Information supplied:
------------------------------------------------
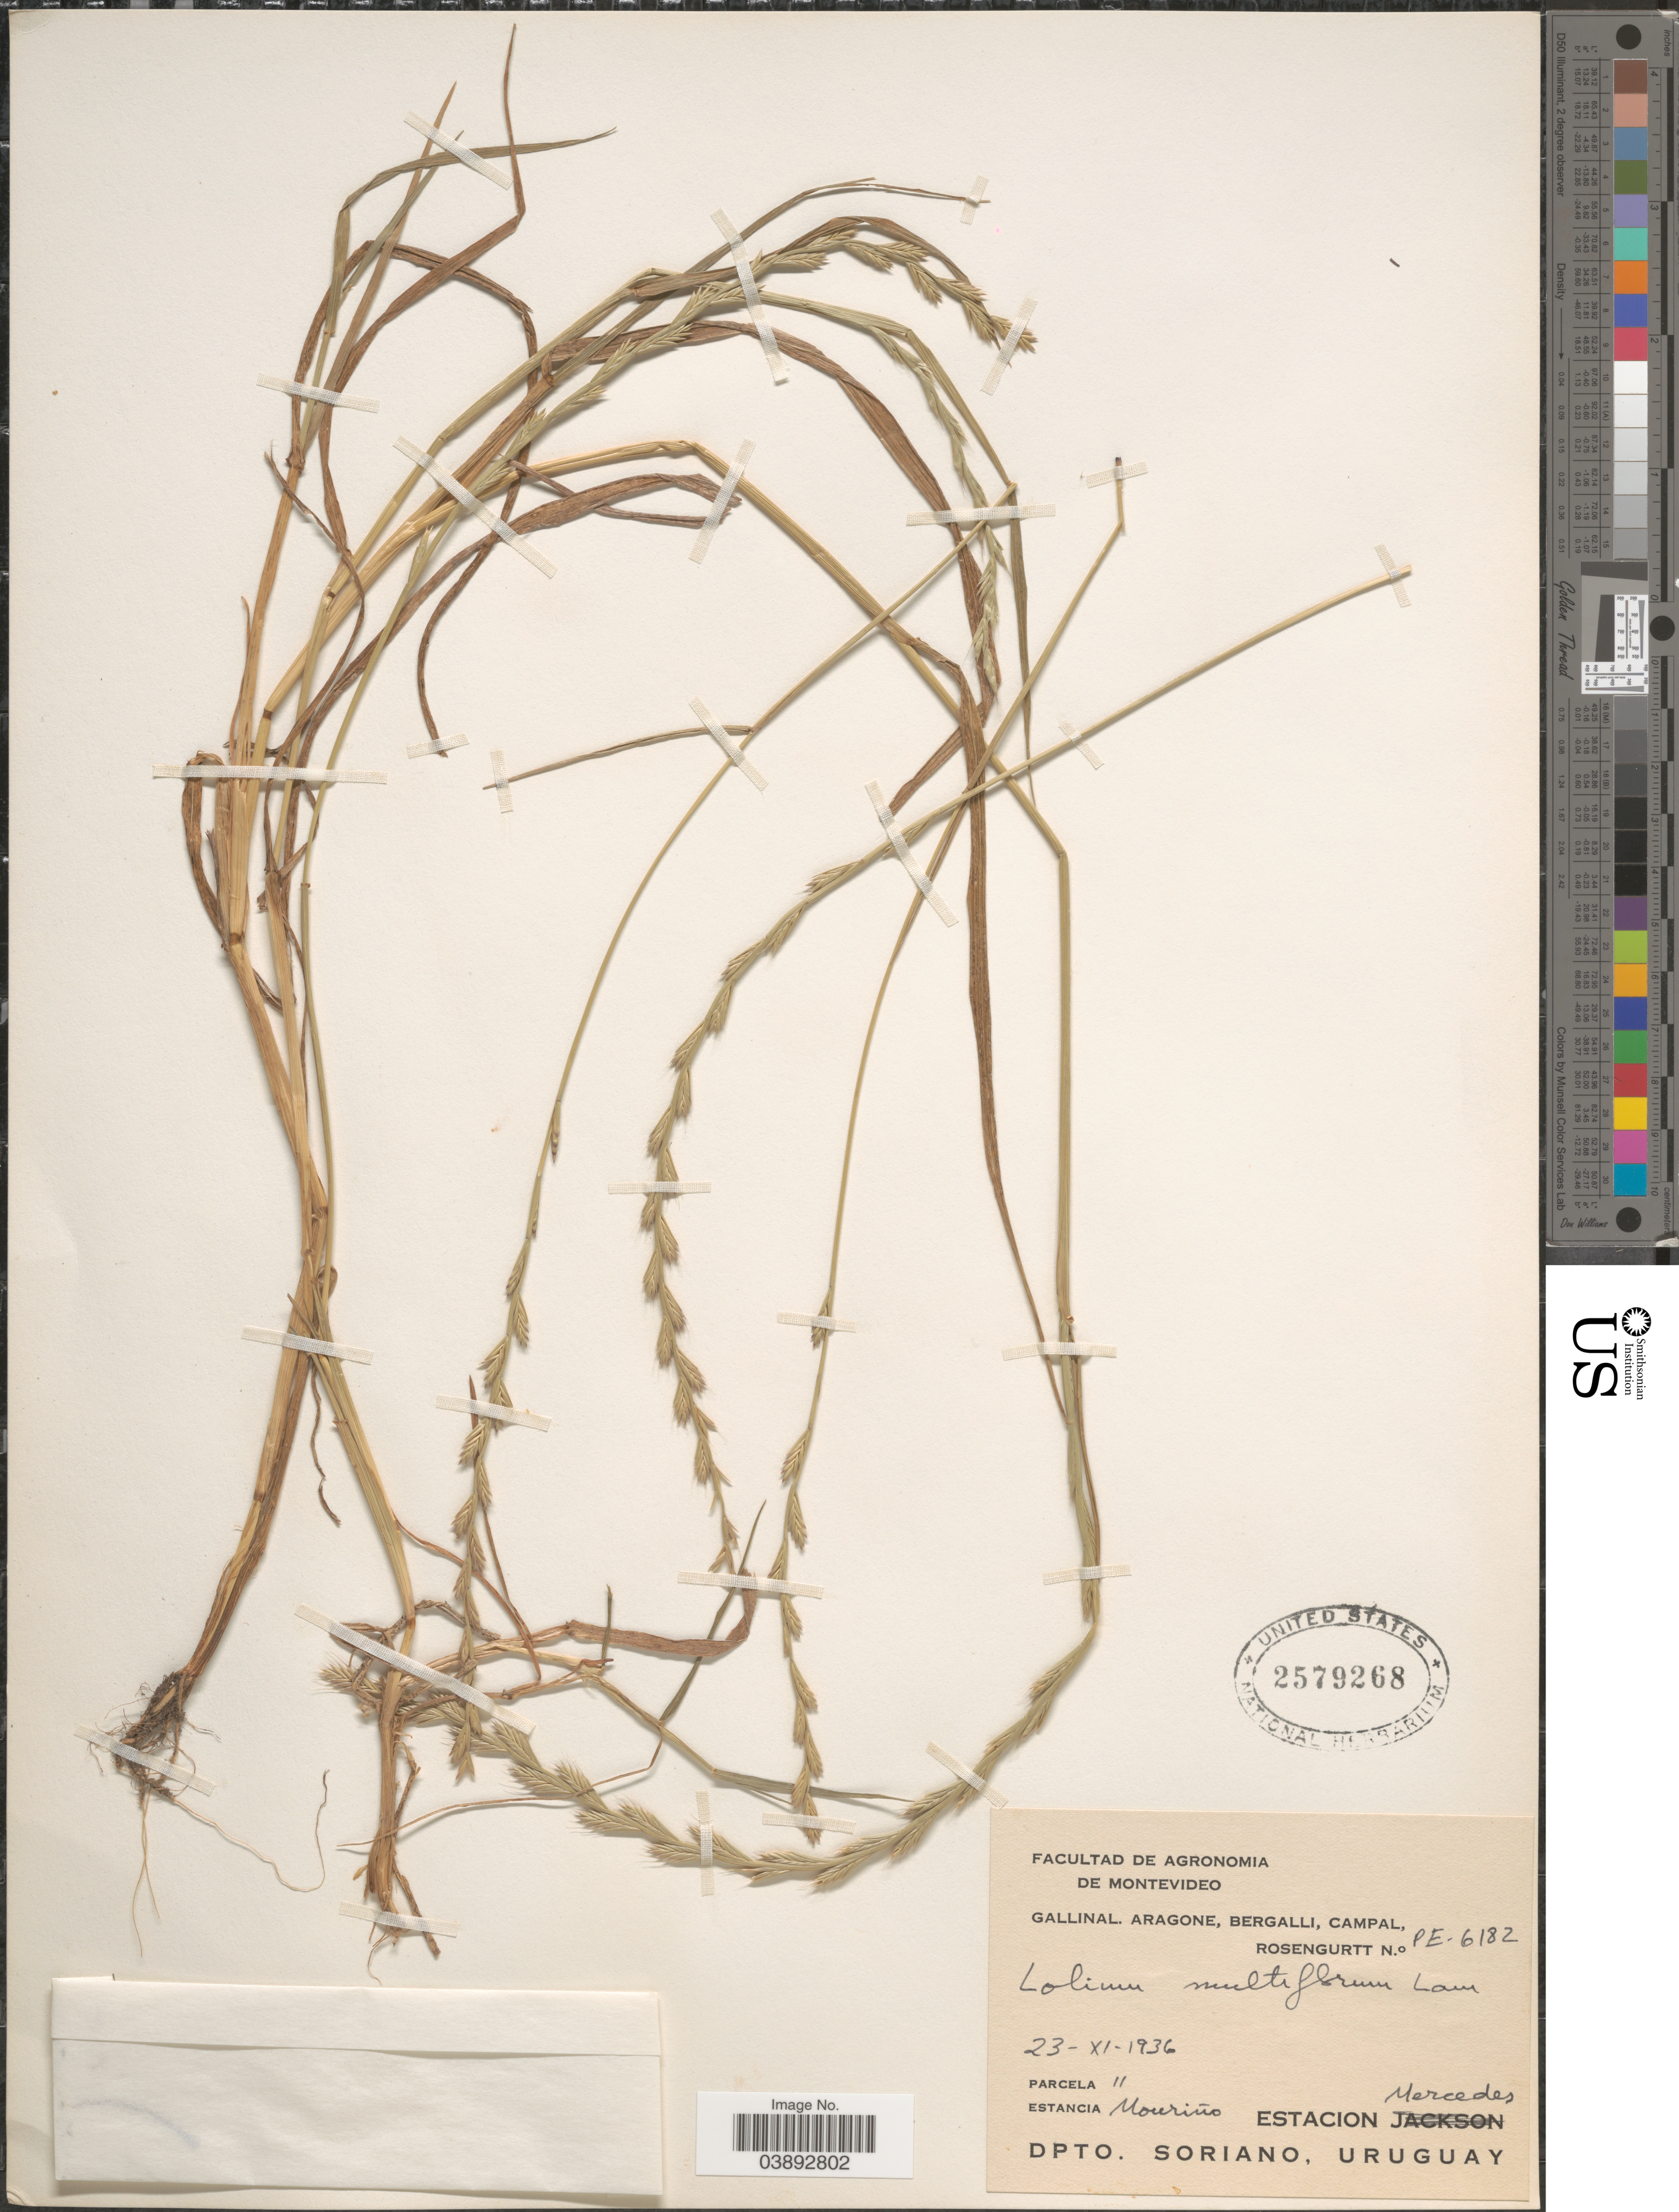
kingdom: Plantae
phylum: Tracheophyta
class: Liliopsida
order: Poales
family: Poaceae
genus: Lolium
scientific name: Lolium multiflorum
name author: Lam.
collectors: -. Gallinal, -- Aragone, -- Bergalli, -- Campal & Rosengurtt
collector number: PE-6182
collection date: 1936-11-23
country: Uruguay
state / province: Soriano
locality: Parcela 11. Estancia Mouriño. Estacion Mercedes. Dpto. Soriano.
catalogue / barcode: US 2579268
------------------------------------------------
Task description:
Please transcribe the entries verbatim, starting at the line that contains "collector number: PE-6182" and ending at the final line of the entries.

Solution to the problem:
collector number: PE-6182
collection date: 1936-11-23
country: Uruguay
state / province: Soriano
locality: Parcela 11. Estancia Mouriño. Estacion Mercedes. Dpto. Soriano.
catalogue / barcode: US 2579268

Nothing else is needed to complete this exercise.